In the evening, Sophie finds a thick package in the den. Inside, there’s a videotape. She plays the tape in her VCR, and sees a man standing in front of the Acropolis in Athens. The man introduces himself as Alberto Knox. He points out the large structure on the hill—the Parthenon. Inside, he says, there was a huge statue of Athena, before which the Greeks prayed. Alberto also points out the ruins of an ancient theater, in which the works of the greatest Greek dramatists were performed.
As Sophie proceeds with her education, the media through which she learns become more advanced: first letters, now videotapes (there were no DVDs back in 1990!). This reflects Sophie’s growing awareness of the world and of herself—she no longer spends so much time in her den, suggesting that she’s becoming more confident and less cloistered.
Suddenly, the video “cuts” to a different version of Athens. The stone ruins have been replaced by glorious, brightly colored buildings. Alberto explains that Sophie is looking at Athens as it once was. Alberto strolls through the streets and greets two men, one old, one young. The old man is Socrates, and the young man is Plato. Plato greets Sophie and gives her a couple of challenges. He asks Sophie why all horses are the same, if the soul is immortal, if men and women are equally sensible, and how a baker could bake fifty identical cookies. The tape ends, and Sophie can’t help but think that she’s been dreaming. She goes to her room and takes a nap.

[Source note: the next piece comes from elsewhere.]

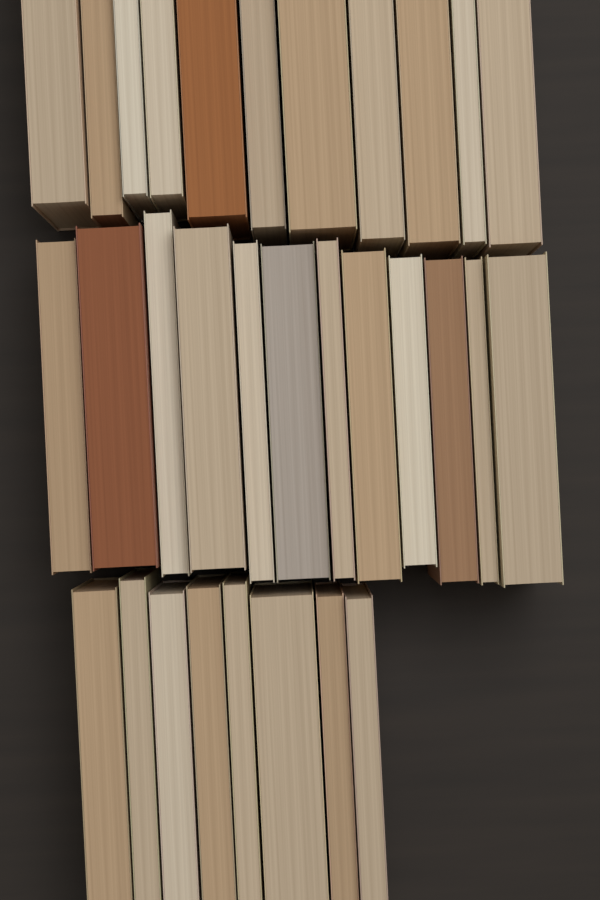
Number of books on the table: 31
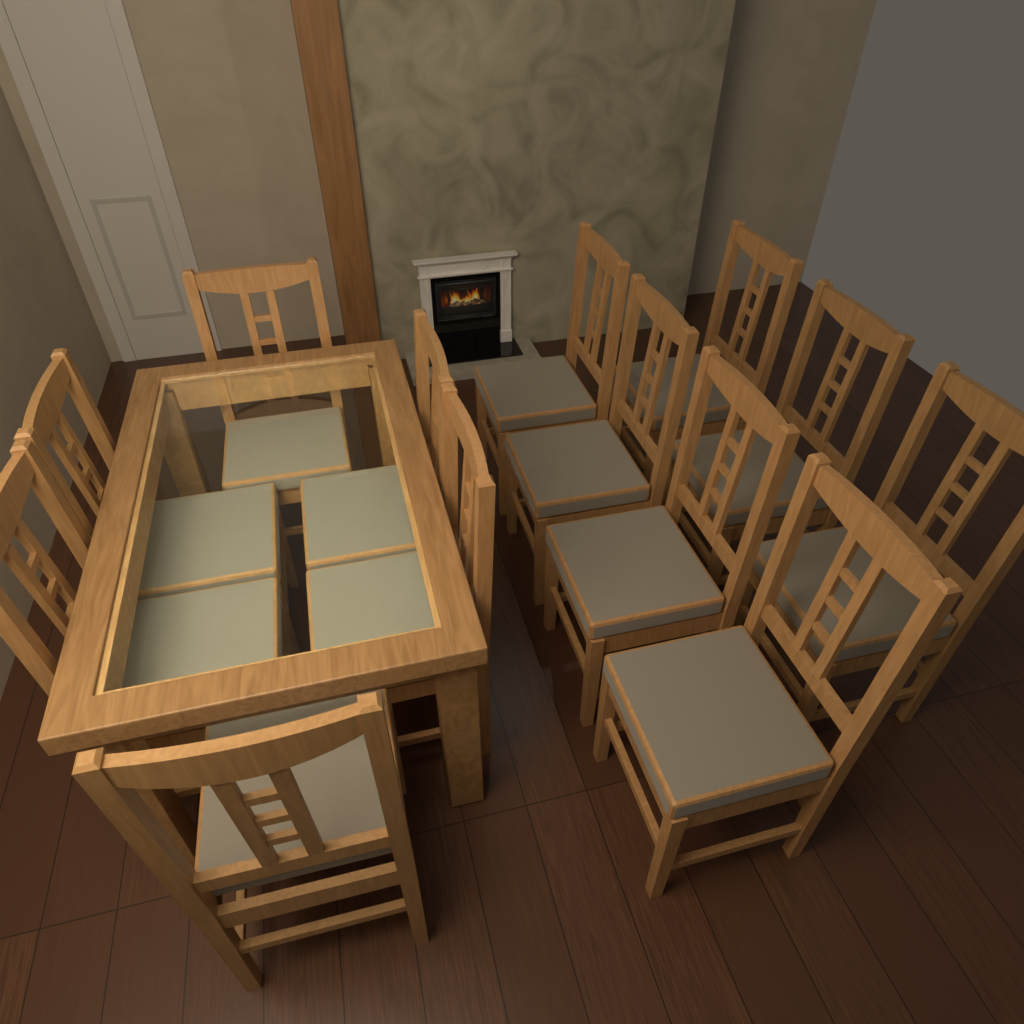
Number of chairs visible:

Sophie’s lessons don’t just get more technologically sophisticated—they get more and more fantastical. It’s not explained (at least not right away) how Alberto has arranged for the city of Athens to be rebuilt from the ruins. There’s a strong element of fantasy and even absurdity running through this book, and it will only get stronger. This helps Gaarder keep things interesting and fun even as he pursues an otherwise heavy subject.